We of course bear witness to his vision and the horrific aftermath; followed by the FBI investigation (which somehow tries to accuse Sam of being responsible for the bridge collapse) and watch as our 8 survivors slowly realize they are being bumped off one by one in order of how they would have died on the bridge. (So nothing really new here)
It is obvious from the get go that Steven Quale and screenwriter Eric Heisserer are fans of the past Final Destination films and this film certainly looks and feels more like the first three than the appalling fourth. It has a number of the same elements from the other films, such as the character names based on horror directors and the overall premise, but it does change the rules ever so slightly with the help of the recurring coroner William Bloodworth played by Tony Todd. The change is an interesting plot twist not really explored by the other films, although the reasons for this become apparent as the film progresses.
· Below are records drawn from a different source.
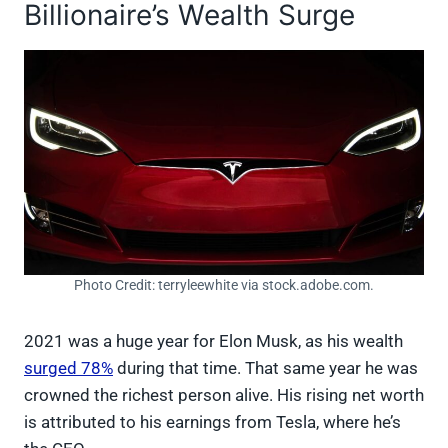
Billionaire’s Wealth Surge
Photo Credit: terryleewhite via stock.adobe.com.
2021 was a huge year for Elon Musk, as his wealth
surged 78%
during that time. That same year he was
crowned the richest person alive. His rising net worth
is attributed to his earnings from Tesla, where he’s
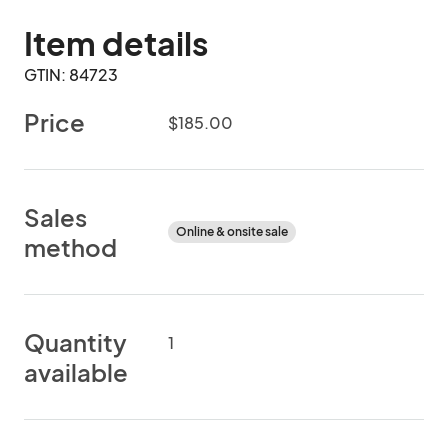
Item details
GTIN: 84723
Price
$185.00
Sales
Online & onsite sale
method
Quantity
1
available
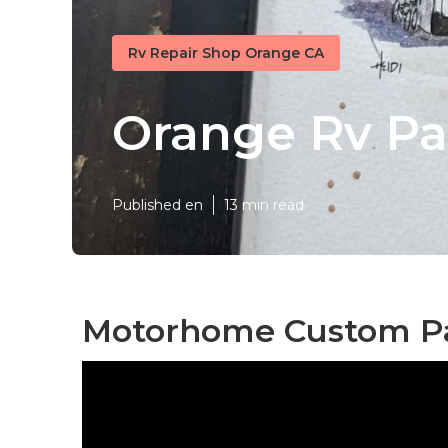
Rv Repair Shop Orange CA
Orange Rv Pa
Published en
13 min read
Motorhome Custom Pa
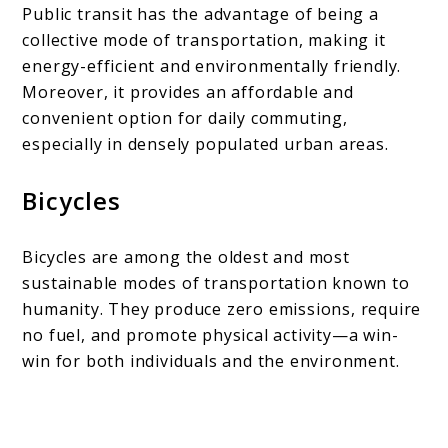
Public transit has the advantage of being a
collective mode of transportation, making it
energy-efficient and environmentally friendly.
Moreover, it provides an affordable and
convenient option for daily commuting,
especially in densely populated urban areas.
Bicycles
Bicycles are among the oldest and most
sustainable modes of transportation known to
humanity. They produce zero emissions, require
no fuel, and promote physical activity—a win-
win for both individuals and the environment.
There are a few genuine surprises from Final Destination 5 and some great moments of tension building prior to the overly elaborate obligatory death sequences, but let us be honest, it is the death sequences everyone goes to these films for anyway and the inclusion of a story, even if it is mostly rudimentary is just a formality.
Side note: I am not a fan of the 3D fad Hollywood is going through at the moment, but I have to give credit to FD5 for using 3D as a gimmick as that is exactly what it is and how it should be utilized in my book.